Arrange the listing below as a two-column CSV with the headers "prompt" and "response", one row per request, putting each request's text and its answer in a single quoted field with line breaks replaced by spaces. Leave the pictures out.

Stored items
════

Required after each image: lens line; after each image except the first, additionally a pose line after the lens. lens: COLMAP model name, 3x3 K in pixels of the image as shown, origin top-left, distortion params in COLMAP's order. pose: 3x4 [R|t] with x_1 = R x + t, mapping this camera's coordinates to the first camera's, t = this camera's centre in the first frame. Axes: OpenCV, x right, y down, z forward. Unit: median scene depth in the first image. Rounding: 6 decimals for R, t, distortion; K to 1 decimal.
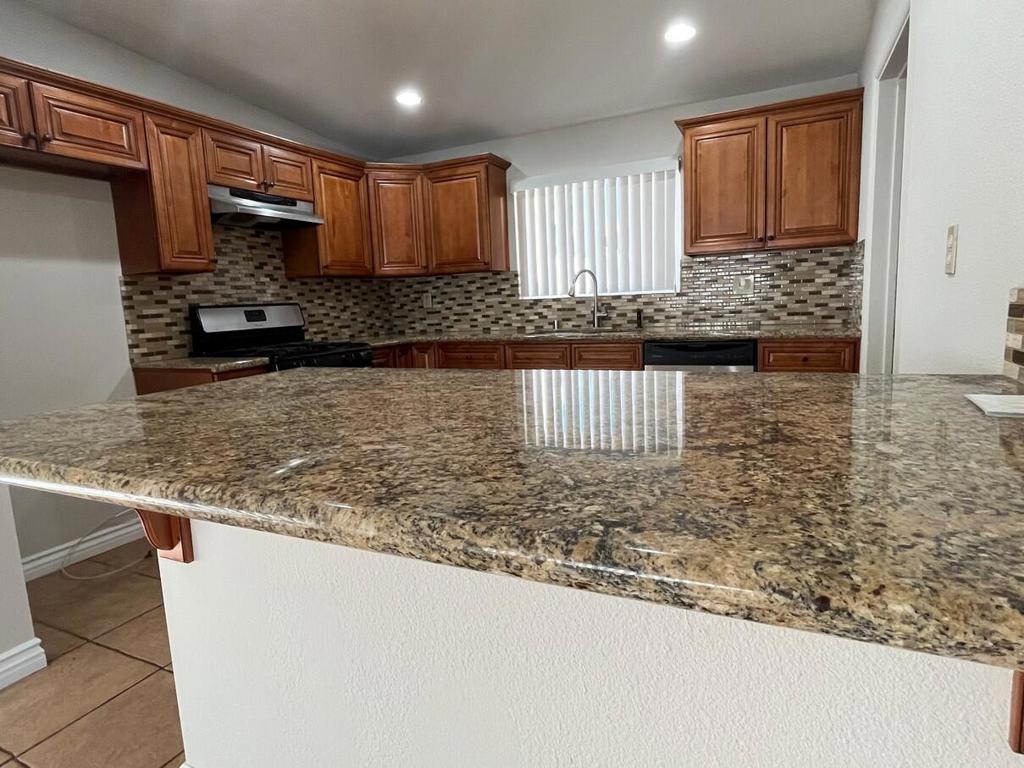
lens RADIAL K [[572.4, 0, 507.7], [0, 572.4, 379.8], [0, 0, 1]] dist [-0.002367, -0.001982]
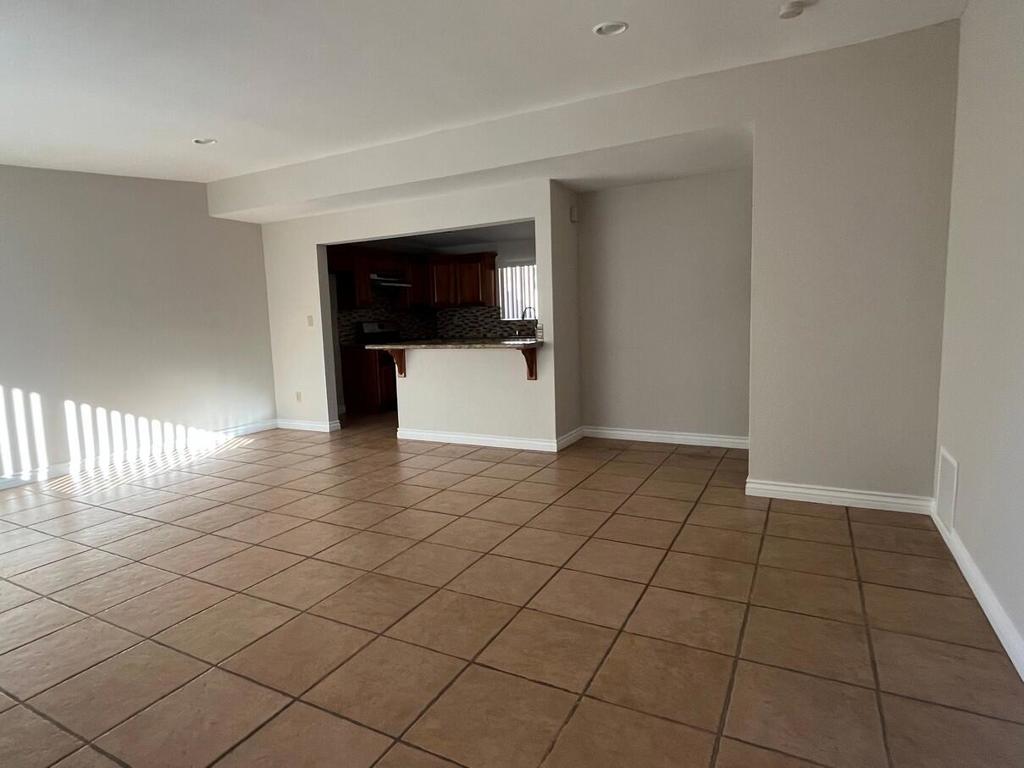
lens RADIAL K [[572.4, 0, 507.7], [0, 572.4, 379.8], [0, 0, 1]] dist [-0.002367, -0.001982]
pose [[0.999096, 0.017339, -0.038813, 0.144242], [-0.018314, 0.999522, -0.024913, 0.137045], [0.038362, 0.025601, 0.998936, -1.158796]]
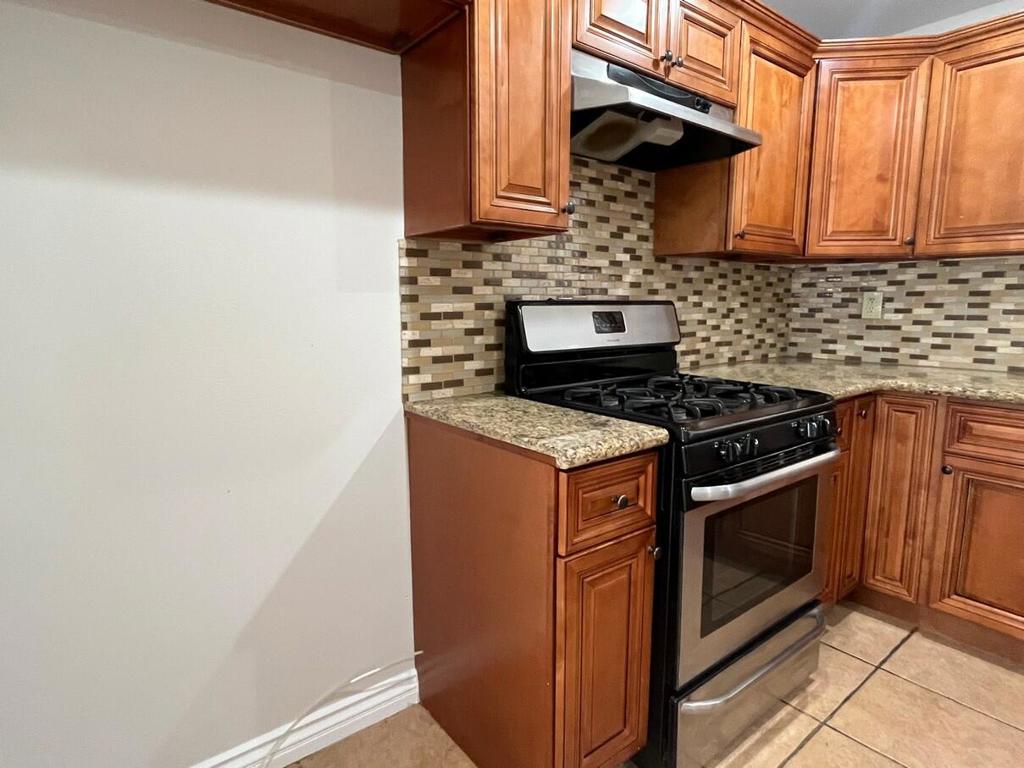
lens RADIAL K [[572.4, 0, 507.7], [0, 572.4, 379.8], [0, 0, 1]] dist [-0.002367, -0.001982]
pose [[0.901036, 0.105852, -0.420630, -0.268409], [-0.101674, 0.994289, 0.032416, -0.059869], [0.421659, 0.013559, 0.906653, 0.428653]]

════

- _Response to the exercise_
prompt,response
"Required after each image: lens line; after each image except the first, additionally a pose line after the lens. lens: COLMAP model name, 3x3 K in pixels of the image as shown, origin top-left, distortion params in COLMAP's order. pose: 3x4 [R|t] with x_1 = R x + t, mapping this camera's coordinates to the first camera's, t = this camera's centre in the first frame. Axes: OpenCV, x right, y down, z forward. Unit: median scene depth in the first image. Rounding: 6 decimals for R, t, distortion; K to 1 decimal.","lens RADIAL K [[572.4, 0, 507.7], [0, 572.4, 379.8], [0, 0, 1]] dist [-0.002367, -0.001982] lens RADIAL K [[572.4, 0, 507.7], [0, 572.4, 379.8], [0, 0, 1]] dist [-0.002367, -0.001982] pose [[0.999096, 0.017339, -0.038813, 0.144242], [-0.018314, 0.999522, -0.024913, 0.137045], [0.038362, 0.025601, 0.998936, -1.158796]] lens RADIAL K [[572.4, 0, 507.7], [0, 572.4, 379.8], [0, 0, 1]] dist [-0.002367, -0.001982] pose [[0.901036, 0.105852, -0.420630, -0.268409], [-0.101674, 0.994289, 0.032416, -0.059869], [0.421659, 0.013559, 0.906653, 0.428653]]"